Not everyone cheered. Within academic halls and among infectious disease experts, the verdict ranged from anxious to aghast. Lawrence Gostin at Georgetown didn’t mince words, labelling the decision “the most ruinous presidential decision in my lifetime.” For doctors and researchers, the real concern was practical: access. Much of the world’s outbreak data—snapshots essential for building vaccines and plotting responses—flows through the WHO. Lose that connection, they argue, and the US risks being the last to know when trouble brews in some distant region.
Others pointed to existing programs nimble and fragile—efforts to eradicate polio, save newborns, or battle tuberculosis—that draw oxygen from US support, often funneled through the WHO’s budgetary arteries. That funding stream is suddenly threatened. For context, America chipped in over $100 million each year as part of its dues, not to mention hundreds of millions for targeted projects. Whether future agreements will bridge that gap remains to be seen.
Not all the discussion drifts toward gloom. On a recent swing through Orange County, Victoria Seaman, a regional director with HHS, sketched out what comes next, at least at the community level. Yes, the US is parting from the WHO, she said, but that doesn’t spell the end for federal engagement at home. “It’s about getting people healthy again—this isn’t partisan,” she insisted, standing in a sunlit clinic lobby. Her office is steering new funds, more than $233 million for rural health in California alone, out to states that are supposed to decide how best to use it. Fresh vegetables in school cafeterias, more collaboration between local public health offices and federal agencies—practical things, she argued, immune from politics.

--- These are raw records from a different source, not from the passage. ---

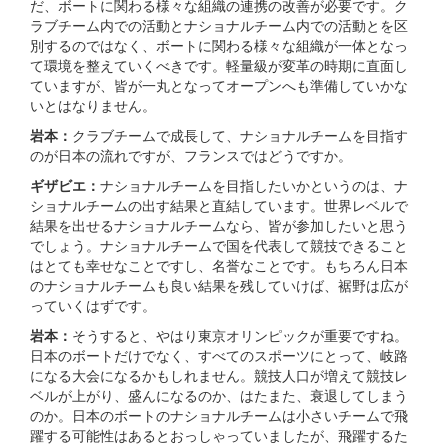
だ、ボートに関わる様々な組織の連携の改善が必要です。ク
ラブチーム内での活動とナショナルチーム内での活動とを区
別するのではなく、ボートに関わる様々な組織が一体となっ
て環境を整えていくべきです。軽量級が変革の時期に直面し
ていますが、皆が一丸となってオープンへも準備していかな
いとはなりません。
岩本：
クラブチームで成長して、ナショナルチームを目指す
のが日本の流れですが、フランスではどうですか。
ギザビエ：
ナショナルチームを目指したいかというのは、ナ
ショナルチームの出す結果と直結しています。世界レベルで
結果を出せるナショナルチームなら、皆が参加したいと思う
でしょう。ナショナルチームで国を代表して競技できること
はとても幸せなことですし、名誉なことです。もちろん日本
のナショナルチームも良い結果を残していけば、裾野は広が
っていくはずです。
岩本：
そうすると、やはり東京オリンピックが重要ですね。
日本のボートだけでなく、すべてのスポーツにとって、岐路
になる大会になるかもしれません。競技人口が増えて競技レ
ベルが上がり、盛んになるのか、はたまた、衰退してしまう
のか。日本のボートのナショナルチームは小さいチームで飛
躍する可能性はあるとおっしゃっていましたが、飛躍するた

Still, critics look warily at the mechanism: Can ad-hoc partnerships really replicate the reach of a worldwide network? And will states out of favor with Washington get left behind? “Is China going to sign a contract with the United States? Are countries in Africa going to do it?” Gostin wondered aloud, highlighting the delicate diplomacy such alliances require—and questioning their speed.
And, like a loose thread in a woven rug, the question of money lingers. The US still owes over $130 million in unpaid dues, a fact not lost on Geneva bureaucrats. While the administration claims no further obligation, some legal scholars point out that only Congress, not the president, holds the power to finalize the exit—a constitutional wrinkle in the ongoing drama.
If one thing is clear, it’s that America has leapt from a familiar perch into uncharted territory. In the weeks and months ahead, foreign health ministries, nonprofit groups, and rival superpowers will be watching. Will the US manage to shape a new global health order from scratch? Or has it surrendered both the seat at the table—and the chance, for all its frustrations, to reform the system from within?
For now, the world waits. The conversation, far from finished, will ripple from boardrooms to hospital wards, with local stories like those in Orange County offering small hints, perhaps, of the direction the US hopes to go—no longer through the crowded halls of an international body, but along whatever path it can mark out on its own.